> TASK REQUIREMENTS
Please output the records below in full, exactly as given, but without the images.

> Stored items
──────

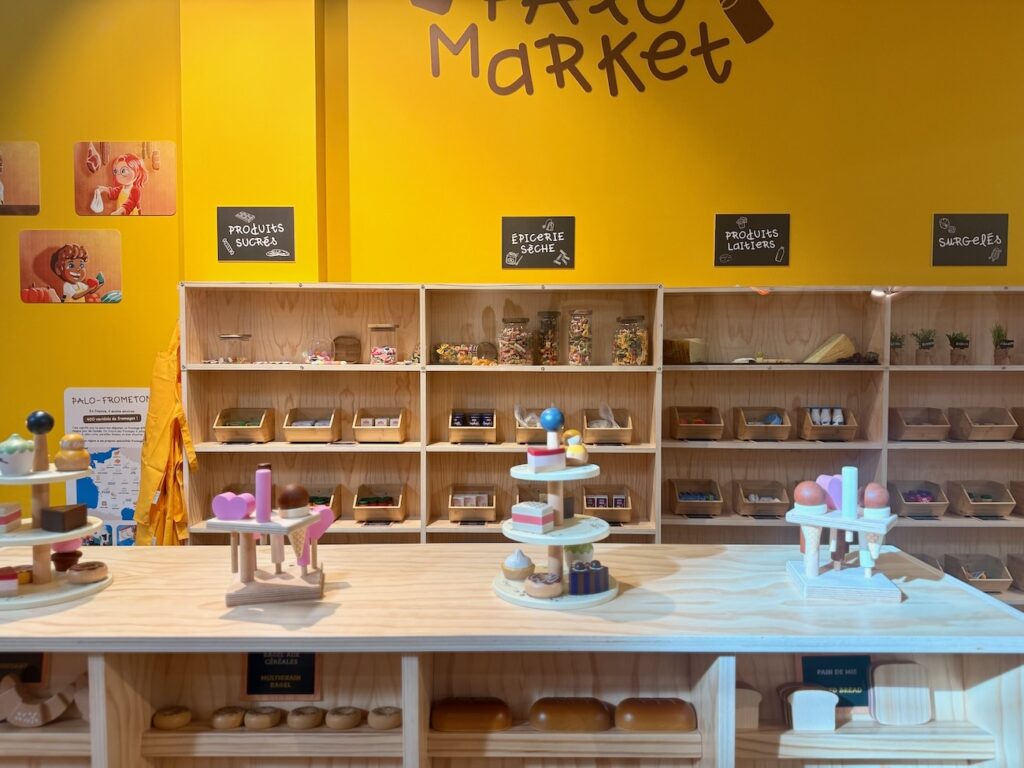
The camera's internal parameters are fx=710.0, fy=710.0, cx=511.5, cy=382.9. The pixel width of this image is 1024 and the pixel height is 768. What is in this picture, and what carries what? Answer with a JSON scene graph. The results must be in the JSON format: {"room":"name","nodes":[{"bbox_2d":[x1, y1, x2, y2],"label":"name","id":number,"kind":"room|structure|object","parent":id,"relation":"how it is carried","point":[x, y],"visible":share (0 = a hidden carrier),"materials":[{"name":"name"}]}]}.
{"room":"shop","nodes":[
{"label":"shop","id":0,"kind":"room"},
{"bbox_2d":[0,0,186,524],"label":"left wall","id":1,"kind":"structure","parent":0,"point":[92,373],"materials":[{"name":"yellow paint"}]},
{"bbox_2d":[0,141,39,215],"label":"picture","id":2,"kind":"object","parent":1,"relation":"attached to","point":[1,188],"visible":0.99,"materials":[{"name":"brown"}]},
{"bbox_2d":[17,230,122,302],"label":"poster","id":3,"kind":"object","parent":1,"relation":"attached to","point":[77,272],"visible":0.99,"materials":[{"name":"paper"}]},
{"bbox_2d":[66,388,149,544],"label":"poster","id":4,"kind":"object","parent":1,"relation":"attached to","point":[115,508],"visible":0.73,"materials":[{"name":"paper"}]},
{"bbox_2d":[73,142,176,215],"label":"picture","id":5,"kind":"object","parent":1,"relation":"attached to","point":[132,181],"visible":0.99,"materials":[{"name":"paper"}]},
{"bbox_2d":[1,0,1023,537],"label":"wall","id":6,"kind":"structure","parent":0,"point":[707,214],"materials":[{"name":"yellow paint"}]},
{"bbox_2d":[216,206,295,261],"label":"sign","id":7,"kind":"object","parent":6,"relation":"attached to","point":[270,244],"visible":0.99,"materials":[{"name":"black"}]},
{"bbox_2d":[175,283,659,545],"label":"shelving unit","id":8,"kind":"object","parent":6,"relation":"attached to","point":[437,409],"visible":0.51,"materials":[{"name":"brown wood"}]},
{"bbox_2d":[132,319,198,546],"label":"apron","id":9,"kind":"object","parent":8,"relation":"hanging from","point":[179,405],"visible":0.68,"materials":[{"name":"yellow fabric"}]},
{"bbox_2d":[219,334,251,363],"label":"glass jar","id":10,"kind":"object","parent":8,"relation":"in","point":[225,338],"visible":0.95,"materials":[{"name":"clear glass"}]},
{"bbox_2d":[213,407,275,442],"label":"wooden box","id":11,"kind":"object","parent":8,"relation":"in","point":[263,437],"visible":0.99,"materials":[{"name":"brown wood"}]},
{"bbox_2d":[283,407,339,441],"label":"wooden box","id":12,"kind":"object","parent":8,"relation":"in","point":[291,437],"visible":0.99,"materials":[{"name":"brown wood"}]},
{"bbox_2d":[304,337,333,362],"label":"glass jar","id":13,"kind":"object","parent":8,"relation":"in","point":[319,358],"visible":0.91,"materials":[{"name":"clear glass"}]},
{"bbox_2d":[308,484,340,515],"label":"wooden box","id":14,"kind":"object","parent":8,"relation":"in","point":[333,506],"visible":0.48,"materials":[{"name":"brown wood"}]},
{"bbox_2d":[333,335,361,363],"label":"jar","id":15,"kind":"object","parent":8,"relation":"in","point":[338,345],"visible":0.94,"materials":[{"name":"glass"}]},
{"bbox_2d":[352,407,407,442],"label":"wooden box","id":16,"kind":"object","parent":8,"relation":"in","point":[395,427],"visible":0.98,"materials":[{"name":"brown wood"}]},
{"bbox_2d":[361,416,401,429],"label":"small white boxes","id":17,"kind":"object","parent":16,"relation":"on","point":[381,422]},
{"bbox_2d":[353,483,407,522],"label":"wooden box","id":18,"kind":"object","parent":8,"relation":"in","point":[399,506],"visible":0.99,"materials":[{"name":"brown wood"}]},
{"bbox_2d":[367,323,398,363],"label":"glass jar","id":19,"kind":"object","parent":8,"relation":"in","point":[391,353],"visible":0.97,"materials":[{"name":"clear glass"}]},
{"bbox_2d":[432,342,479,364],"label":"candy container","id":20,"kind":"object","parent":8,"relation":"in","point":[444,349],"visible":0.81,"materials":[{"name":"clear glass"}]},
{"bbox_2d":[447,484,496,521],"label":"wooden box","id":21,"kind":"object","parent":8,"relation":"in","point":[452,517],"visible":0.99,"materials":[{"name":"brown wood"}]},
{"bbox_2d":[448,408,496,442],"label":"wooden box","id":22,"kind":"object","parent":8,"relation":"in","point":[452,433],"visible":0.98,"materials":[{"name":"brown wood"}]},
{"bbox_2d":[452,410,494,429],"label":"small dark jars","id":23,"kind":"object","parent":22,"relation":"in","point":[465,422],"visible":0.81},
{"bbox_2d":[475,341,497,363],"label":"glass jar","id":24,"kind":"object","parent":8,"relation":"in","point":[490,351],"visible":0.81,"materials":[{"name":"clear glass"}]},
{"bbox_2d":[498,316,531,365],"label":"glass jar","id":25,"kind":"object","parent":8,"relation":"in","point":[507,358],"visible":0.98,"materials":[{"name":"clear glass"}]},
{"bbox_2d":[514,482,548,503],"label":"wooden box","id":26,"kind":"object","parent":8,"relation":"in","point":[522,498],"visible":0.39,"materials":[{"name":"beige wood"}]},
{"bbox_2d":[514,404,549,443],"label":"wooden box","id":27,"kind":"object","parent":8,"relation":"in","point":[522,439],"visible":0.74,"materials":[{"name":"beige wood"}]},
{"bbox_2d":[533,310,560,365],"label":"glass jar","id":28,"kind":"object","parent":8,"relation":"in","point":[552,358],"visible":0.97,"materials":[{"name":"clear glass"}]},
{"bbox_2d":[566,308,592,365],"label":"glass jar","id":29,"kind":"object","parent":8,"relation":"in","point":[577,362],"visible":0.98,"materials":[{"name":"clear glass"}]},
{"bbox_2d":[580,484,631,522],"label":"wooden box","id":30,"kind":"object","parent":8,"relation":"in","point":[588,506],"visible":0.86,"materials":[{"name":"brown wood"}]},
{"bbox_2d":[582,406,633,443],"label":"wooden box","id":31,"kind":"object","parent":8,"relation":"in","point":[626,439],"visible":0.96,"materials":[{"name":"brown wood"}]},
{"bbox_2d":[612,315,648,364],"label":"glass jar","id":32,"kind":"object","parent":8,"relation":"in","point":[626,338],"visible":0.97,"materials":[{"name":"clear glass"}]},
{"bbox_2d":[501,215,575,270],"label":"sign","id":33,"kind":"object","parent":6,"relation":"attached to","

──────

> TASK RESULT
The camera's internal parameters are fx=710.0, fy=710.0, cx=511.5, cy=382.9. The pixel width of this image is 1024 and the pixel height is 768. What is in this picture, and what carries what? Answer with a JSON scene graph. The results must be in the JSON format: {"room":"name","nodes":[{"bbox_2d":[x1, y1, x2, y2],"label":"name","id":number,"kind":"room|structure|object","parent":id,"relation":"how it is carried","point":[x, y],"visible":share (0 = a hidden carrier),"materials":[{"name":"name"}]}]}.
{"room":"shop","nodes":[
{"label":"shop","id":0,"kind":"room"},
{"bbox_2d":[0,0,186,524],"label":"left wall","id":1,"kind":"structure","parent":0,"point":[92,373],"materials":[{"name":"yellow paint"}]},
{"bbox_2d":[0,141,39,215],"label":"picture","id":2,"kind":"object","parent":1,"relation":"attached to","point":[1,188],"visible":0.99,"materials":[{"name":"brown"}]},
{"bbox_2d":[17,230,122,302],"label":"poster","id":3,"kind":"object","parent":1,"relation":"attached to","point":[77,272],"visible":0.99,"materials":[{"name":"paper"}]},
{"bbox_2d":[66,388,149,544],"label":"poster","id":4,"kind":"object","parent":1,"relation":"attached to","point":[115,508],"visible":0.73,"materials":[{"name":"paper"}]},
{"bbox_2d":[73,142,176,215],"label":"picture","id":5,"kind":"object","parent":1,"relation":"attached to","point":[132,181],"visible":0.99,"materials":[{"name":"paper"}]},
{"bbox_2d":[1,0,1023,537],"label":"wall","id":6,"kind":"structure","parent":0,"point":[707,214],"materials":[{"name":"yellow paint"}]},
{"bbox_2d":[216,206,295,261],"label":"sign","id":7,"kind":"object","parent":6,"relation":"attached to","point":[270,244],"visible":0.99,"materials":[{"name":"black"}]},
{"bbox_2d":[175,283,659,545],"label":"shelving unit","id":8,"kind":"object","parent":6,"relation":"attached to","point":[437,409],"visible":0.51,"materials":[{"name":"brown wood"}]},
{"bbox_2d":[132,319,198,546],"label":"apron","id":9,"kind":"object","parent":8,"relation":"hanging from","point":[179,405],"visible":0.68,"materials":[{"name":"yellow fabric"}]},
{"bbox_2d":[219,334,251,363],"label":"glass jar","id":10,"kind":"object","parent":8,"relation":"in","point":[225,338],"visible":0.95,"materials":[{"name":"clear glass"}]},
{"bbox_2d":[213,407,275,442],"label":"wooden box","id":11,"kind":"object","parent":8,"relation":"in","point":[263,437],"visible":0.99,"materials":[{"name":"brown wood"}]},
{"bbox_2d":[283,407,339,441],"label":"wooden box","id":12,"kind":"object","parent":8,"relation":"in","point":[291,437],"visible":0.99,"materials":[{"name":"brown wood"}]},
{"bbox_2d":[304,337,333,362],"label":"glass jar","id":13,"kind":"object","parent":8,"relation":"in","point":[319,358],"visible":0.91,"materials":[{"name":"clear glass"}]},
{"bbox_2d":[308,484,340,515],"label":"wooden box","id":14,"kind":"object","parent":8,"relation":"in","point":[333,506],"visible":0.48,"materials":[{"name":"brown wood"}]},
{"bbox_2d":[333,335,361,363],"label":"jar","id":15,"kind":"object","parent":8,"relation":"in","point":[338,345],"visible":0.94,"materials":[{"name":"glass"}]},
{"bbox_2d":[352,407,407,442],"label":"wooden box","id":16,"kind":"object","parent":8,"relation":"in","point":[395,427],"visible":0.98,"materials":[{"name":"brown wood"}]},
{"bbox_2d":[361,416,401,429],"label":"small white boxes","id":17,"kind":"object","parent":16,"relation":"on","point":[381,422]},
{"bbox_2d":[353,483,407,522],"label":"wooden box","id":18,"kind":"object","parent":8,"relation":"in","point":[399,506],"visible":0.99,"materials":[{"name":"brown wood"}]},
{"bbox_2d":[367,323,398,363],"label":"glass jar","id":19,"kind":"object","parent":8,"relation":"in","point":[391,353],"visible":0.97,"materials":[{"name":"clear glass"}]},
{"bbox_2d":[432,342,479,364],"label":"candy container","id":20,"kind":"object","parent":8,"relation":"in","point":[444,349],"visible":0.81,"materials":[{"name":"clear glass"}]},
{"bbox_2d":[447,484,496,521],"label":"wooden box","id":21,"kind":"object","parent":8,"relation":"in","point":[452,517],"visible":0.99,"materials":[{"name":"brown wood"}]},
{"bbox_2d":[448,408,496,442],"label":"wooden box","id":22,"kind":"object","parent":8,"relation":"in","point":[452,433],"visible":0.98,"materials":[{"name":"brown wood"}]},
{"bbox_2d":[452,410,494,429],"label":"small dark jars","id":23,"kind":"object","parent":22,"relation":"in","point":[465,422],"visible":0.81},
{"bbox_2d":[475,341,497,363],"label":"glass jar","id":24,"kind":"object","parent":8,"relation":"in","point":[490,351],"visible":0.81,"materials":[{"name":"clear glass"}]},
{"bbox_2d":[498,316,531,365],"label":"glass jar","id":25,"kind":"object","parent":8,"relation":"in","point":[507,358],"visible":0.98,"materials":[{"name":"clear glass"}]},
{"bbox_2d":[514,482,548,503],"label":"wooden box","id":26,"kind":"object","parent":8,"relation":"in","point":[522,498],"visible":0.39,"materials":[{"name":"beige wood"}]},
{"bbox_2d":[514,404,549,443],"label":"wooden box","id":27,"kind":"object","parent":8,"relation":"in","point":[522,439],"visible":0.74,"materials":[{"name":"beige wood"}]},
{"bbox_2d":[533,310,560,365],"label":"glass jar","id":28,"kind":"object","parent":8,"relation":"in","point":[552,358],"visible":0.97,"materials":[{"name":"clear glass"}]},
{"bbox_2d":[566,308,592,365],"label":"glass jar","id":29,"kind":"object","parent":8,"relation":"in","point":[577,362],"visible":0.98,"materials":[{"name":"clear glass"}]},
{"bbox_2d":[580,484,631,522],"label":"wooden box","id":30,"kind":"object","parent":8,"relation":"in","point":[588,506],"visible":0.86,"materials":[{"name":"brown wood"}]},
{"bbox_2d":[582,406,633,443],"label":"wooden box","id":31,"kind":"object","parent":8,"relation":"in","point":[626,439],"visible":0.96,"materials":[{"name":"brown wood"}]},
{"bbox_2d":[612,315,648,364],"label":"glass jar","id":32,"kind":"object","parent":8,"relation":"in","point":[626,338],"visible":0.97,"materials":[{"name":"clear glass"}]},
{"bbox_2d":[501,215,575,270],"label":"sign","id":33,"kind":"object","parent":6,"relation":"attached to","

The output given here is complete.